Shiso and Citrus Smoothie
A refreshing smoothie that combines the unique flavor of shiso leaves with citrus fruits for a revitalizing drink.
- 1 cup spinach
- 1/2 cup fresh shiso leaves
- 1 orange, peeled
- 1 banana
- 1 cup coconut water
- Ice cubes
- In a blender, combine spinach, shiso leaves, orange, banana, and coconut water.
- Blend until smooth, adding ice cubes for a chilled effect.
- Pour into a glass and enjoy immediately.
Shiso and Berry Parfait
A delightful parfait layered with yogurt, fresh berries, and shiso leaves for a healthy breakfast or dessert.
- 1 cup Greek yogurt
- 1 cup mixed berries (strawberries, blueberries, raspberries)

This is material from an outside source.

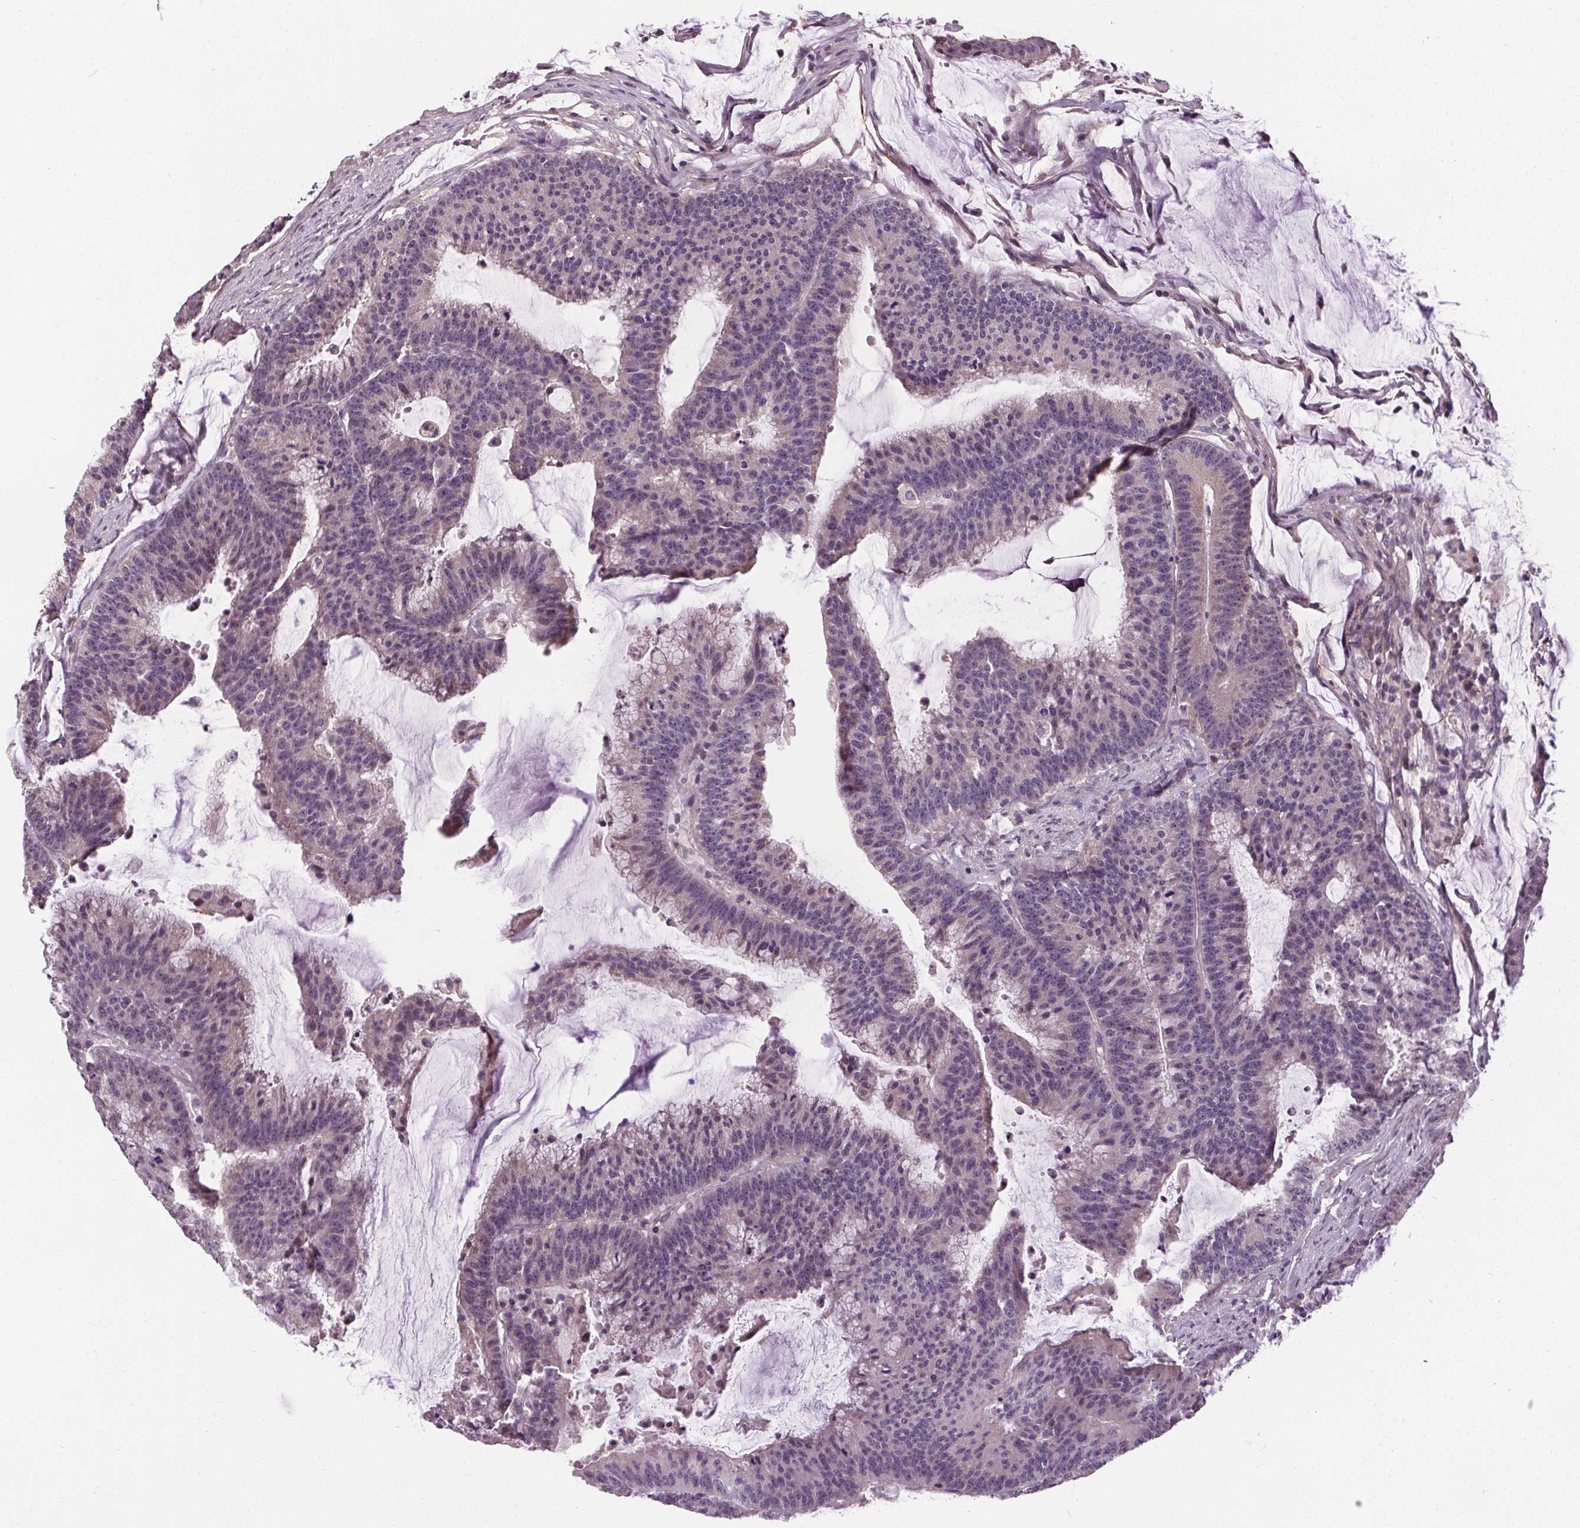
{"staining": {"intensity": "negative", "quantity": "none", "location": "none"}, "tissue": "colorectal cancer", "cell_type": "Tumor cells", "image_type": "cancer", "snomed": [{"axis": "morphology", "description": "Adenocarcinoma, NOS"}, {"axis": "topography", "description": "Colon"}], "caption": "There is no significant positivity in tumor cells of colorectal cancer.", "gene": "KIAA0232", "patient": {"sex": "female", "age": 78}}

- 1/4 cup fresh shiso leaves, chopped
- 1 tablespoon honey
- Granola for topping
- In a glass, layer Greek yogurt, mixed berries, and chopped shiso leaves.
- Drizzle honey over the layers and top with granola.
- Repeat the layers until the glass is full and serve immediately.
Shiso and Egg Breakfast Wrap
A nutritious breakfast wrap filled with scrambled eggs and fresh shiso leaves, perfect for a quick morning meal.
- 2 eggs
- 1/4 cup fresh shiso leaves, chopped
- 1 whole wheat tortilla
- 1/4 cup diced tomatoes
- Salt and pepper to taste
- In a bowl, whisk the eggs with salt and pepper, then scramble them in a non-stick pan.
- Once the eggs are cooked, stir in the chopped shiso leaves and diced tomatoes.
- Place the egg mixture in the center of the tortilla, wrap it up, and serve warm.